Tom Hanks. The man voted to be the most trustworthy man in America. If the World War III phone was by his bedside, the country could rest easy. Finding someone who actively dislikes Tom Hanks would be like finding a needle in a haystack. Err, then again….the late Gene Siskel in his review of ‘Bachelor Party’ called him “smug” and “unfunny”. Outside of that wildly controversial opinion, most people are in consensus that Hanks is a national treasure. But his string of powerhouse award winners wasn’t the wellspring from once he spawned.

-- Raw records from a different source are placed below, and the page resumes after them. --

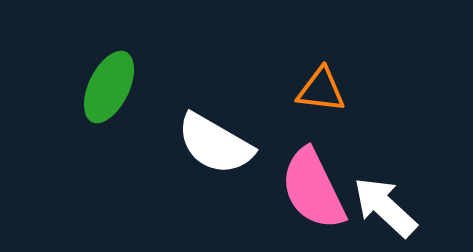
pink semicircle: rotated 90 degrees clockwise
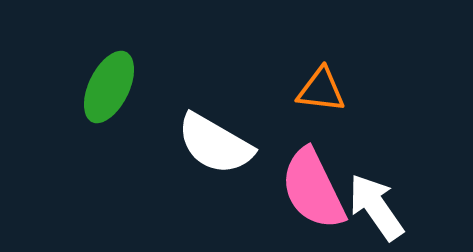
white arrow: moved 9 px left; rotated 12 degrees clockwise
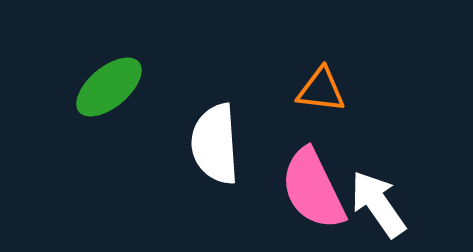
green ellipse: rotated 24 degrees clockwise
white semicircle: rotated 56 degrees clockwise
white arrow: moved 2 px right, 3 px up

In 1985, Hanks had concluded his screwball, transvestite run on “Bosom Buddies” and he was considered a comedic actor after ‘Splash’, ‘The Man with One Red Shoe’ and ‘Bachelor Party’. Before he earned respectability in the early 90’s, he was still jogging through consecutive farces. One of which is the subject of this article and one that isn’t fondly reminisced about. However, I’ll contend that it supersedes its middling plot with rat-a-tat zingers, side-splitting jabs at elitism versus philanthropy and chortling spoofs of ‘Lawrence of Arabia’ and ‘The Bridge on the River Kwai’.
If Siskel was referring to Hanks’ role as Lawrence Bourne III as smarmy and arrogant, that’s the intent. This isn’t the amiable Hanks we’re accustom to today. He’s a cavalier degenerate with a gambling vice and weakness for female seduction. In fact, Hanks’ innovation is a bourgeoisie Maine accent. He might as well be smoking a pipe by the fireplace while reading Forbes. However, as self-aggrandizing as Bourne is, Hanks can sling a droll, Catskills one-liner (To the thug about to pulverize him at graduation – “Please don’t leave. I want you to sign my yearbook.”) and he eventually thaws into an altruistic individual.

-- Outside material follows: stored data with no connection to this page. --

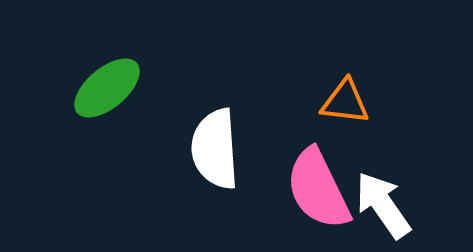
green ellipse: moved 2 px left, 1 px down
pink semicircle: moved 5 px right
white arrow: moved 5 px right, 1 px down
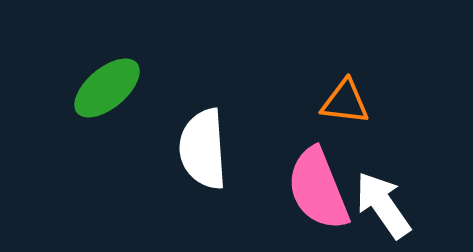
white semicircle: moved 12 px left
pink semicircle: rotated 4 degrees clockwise
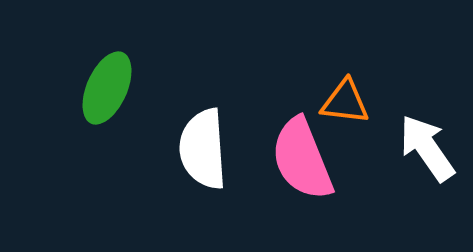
green ellipse: rotated 26 degrees counterclockwise
pink semicircle: moved 16 px left, 30 px up
white arrow: moved 44 px right, 57 px up
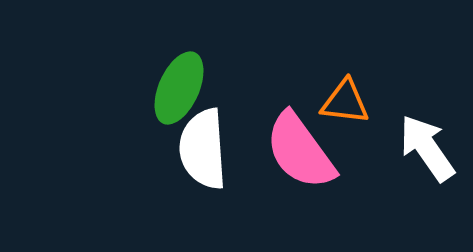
green ellipse: moved 72 px right
pink semicircle: moved 2 px left, 8 px up; rotated 14 degrees counterclockwise
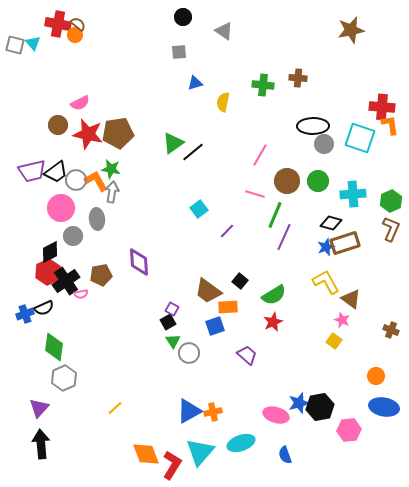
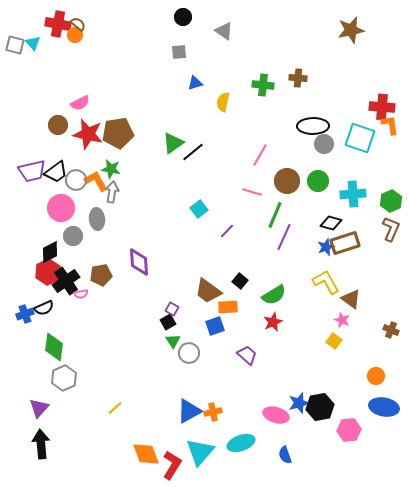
pink line at (255, 194): moved 3 px left, 2 px up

Director Nicholas Meyers isn’t lionized for his farcical wavelength and he doesn’t revolutionize the genre but he widens his scope for the actor’s buffoonery to play magnificently. He evens juggles back and forth between satire and outright parody (a superimposed map during a car chase results in Bourne piercing through a physical copy of it).
‘Volunteers’ also reteams Hanks with his ‘Splash’ co-star John Candy as the alliterative Tom Tuttle from Tacoma. At this point, Candy was polishing his loquacious-motormouth shtick (perfected by ‘Planes, Trains & Automobiles’) and he bounces off of Hanks’ dry wit supremely. One milestone for Hanks in this film is that it introduced him to his future bride Rita Wilson and their chemistry oozes from the screen even if their meet-cute on the plane finishes with a slap to the face of the chauvinistic Laurence.
Before he was a topic of idolatry, Hanks was an undeniably accomplished comic thespian. Only Hanks could be condescending about the Thailand natives not recognizing a hair comb and still deliver a chuckle. To this end, ‘Volunteers’ is vintage Hanks frivolity sans the Oscar buzz, it’s snappy and slaughters some sacred cows about the Peace Corps and who it attracts.